Saved data entries
'''

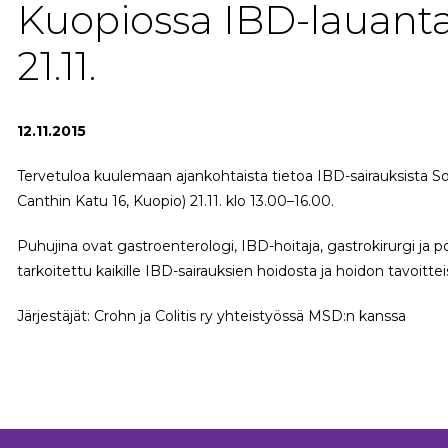
Kuopiossa IBD-lauant
21.11.
12.11.2015
Tervetuloa kuulemaan ajankohtaista tietoa IBD-sairauksista 
Canthin Katu 16, Kuopio) 21.11. klo 13.00–16.00.
Puhujina ovat gastroenterologi, IBD-hoitaja, gastrokirurgi ja po
tarkoitettu kaikille IBD-sairauksien hoidosta ja hoidon tavoittei
Järjestäjät: Crohn ja Colitis ry yhteistyössä MSD:n kanssa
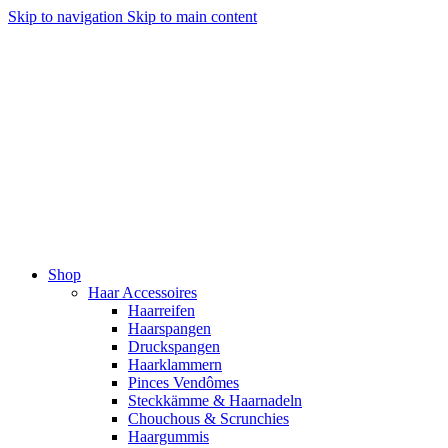
Skip to navigation
Skip to main content
Shop
Haar Accessoires
Haarreifen
Haarspangen
Druckspangen
Haarklammern
Pinces Vendômes
Steckkämme & Haarnadeln
Chouchous & Scrunchies
Haargummis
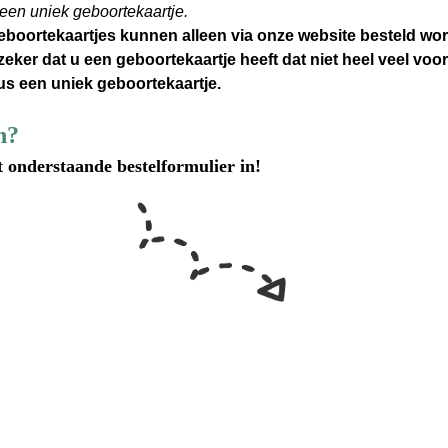
 een uniek geboortekaartje.
boortekaartjes kunnen alleen via onze website besteld wo
zeker dat u een geboortekaartje heeft dat niet heel veel voo
us een uniek geboortekaartje.
n?
t onderstaande bestelformulier in!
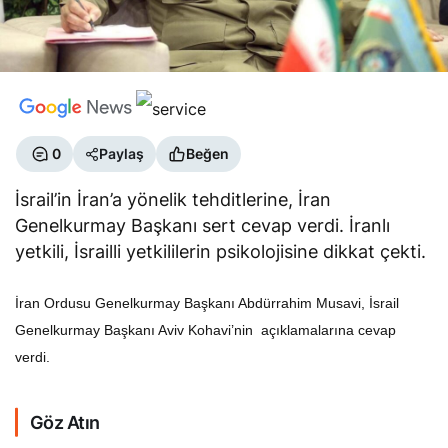
0
Paylaş
Beğen
İsrail’in İran’a yönelik tehditlerine, İran
Genelkurmay Başkanı sert cevap verdi. İranlı
yetkili, İsrailli yetkililerin psikolojisine dikkat çekti.
İran Ordusu Genelkurmay Başkanı Abdürrahim Musavi, İsrail
Genelkurmay Başkanı Aviv Kohavi’nin açıklamalarına cevap
verdi.
Göz Atın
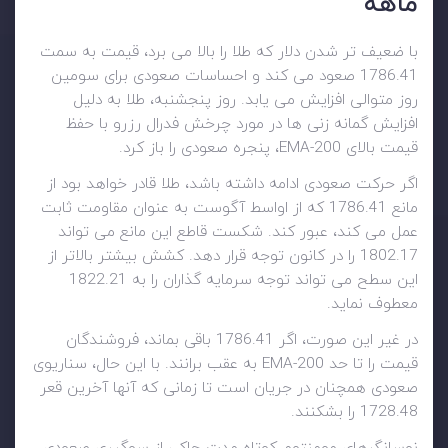
ماهه
با ضعیف تر شدن دلار که طلا را بالا می برد، قیمت به سمت
1786.41 صعود می کند و احساسات صعودی برای سومین
روز متوالی افزایش می یابد. روز پنجشنبه، طلا به دلیل
افزایش گمانه زنی ها در مورد چرخش فدرال رزرو با حفظ
قیمت بالای 200-EMA، پنجره صعودی را باز کرد.
اگر حرکت صعودی ادامه داشته باشد، طلا قادر خواهد بود از
مانع 1786.41 که از اواسط آگوست به عنوان مقاومت ثابت
عمل می کند، عبور کند. شکست قاطع این مانع می تواند
1802.17 را در کانون توجه قرار دهد. کشش بیشتر بالاتر از
این سطح می تواند توجه سرمایه گذاران را به 1822.21
معطوف نماید.
در غیر این صورت، اگر 1786.41 باقی بماند، فروشندگان
قیمت را تا حد 200-EMA به عقب برانند. با این حال، سناریوی
صعودی همچنان در جریان است تا زمانی که آنها آخرین قعر
1728.48 را بشکنند.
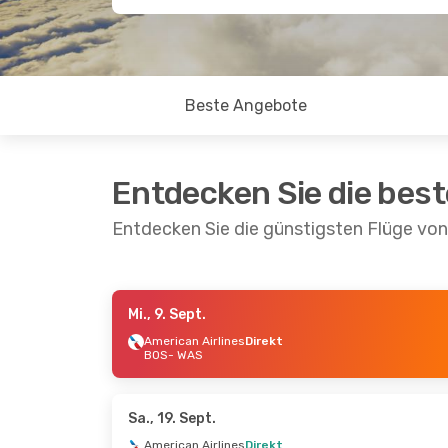
Beste Angebote
Entdecken Sie die bes
Entdecken Sie die günstigsten Flüge vo
Mi., 9. Sept.
Sa., 15. Aug.
- Mo., 17. Aug.
Sa., 29. A
American Airlines
Direkt
BOS
- WAS
American Airlines
Direkt
American
BOS
- WAS
BOS
- WA
American Airlines
Direkt
American
WAS
- BOS
WAS
- BO
Sa., 19. Sept.
American Airlines
Direkt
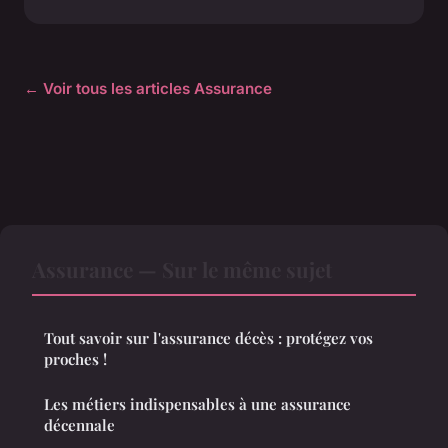
← Voir tous les articles Assurance
Assurance — Sur le même sujet
Tout savoir sur l'assurance décès : protégez vos
proches !
Les métiers indispensables à une assurance
décennale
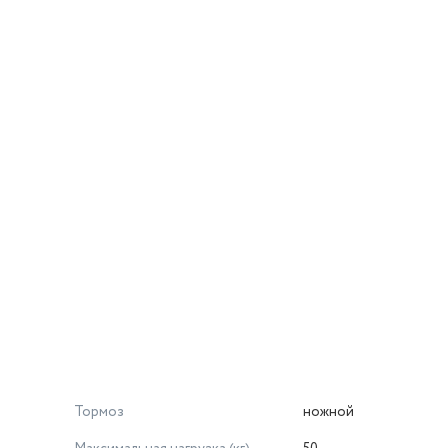
Тормоз
ножной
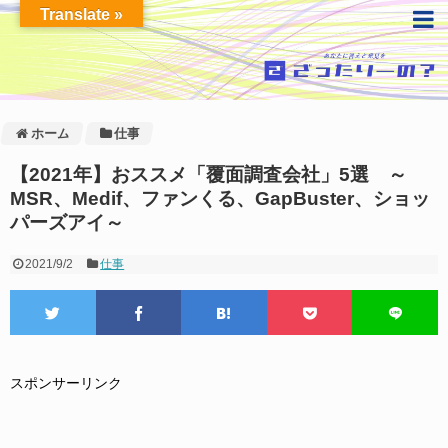
Translate »
ホーム
仕事
【2021年】おススメ「覆面調査会社」5選 ～
MSR、Medif、ファンくる、GapBuster、ショッ
パーズアイ～
2021/9/2
仕事
スポンサーリンク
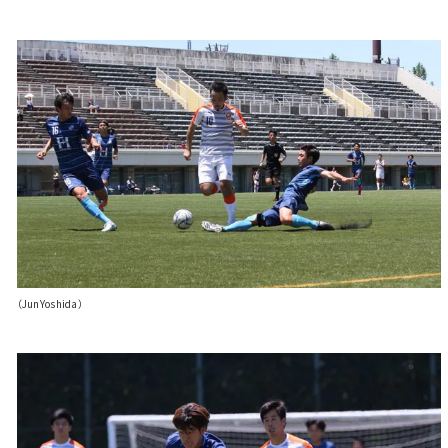
（JunYoshida）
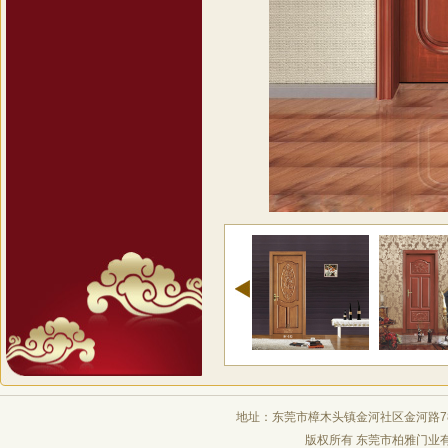
地址：东莞市樟木头镇金河社区金河路78号 电 
版权所有 东莞市柏雅门业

'''

**Goal of the exercise:**
Extract every line of the material that contains the string "افزایش".

**Output of the exercise:**
روز متوالی افزایش می یابد. روز پنجشنبه، طلا به دلیل
افزایش گمانه زنی ها در مورد چرخش فدرال رزرو با حفظ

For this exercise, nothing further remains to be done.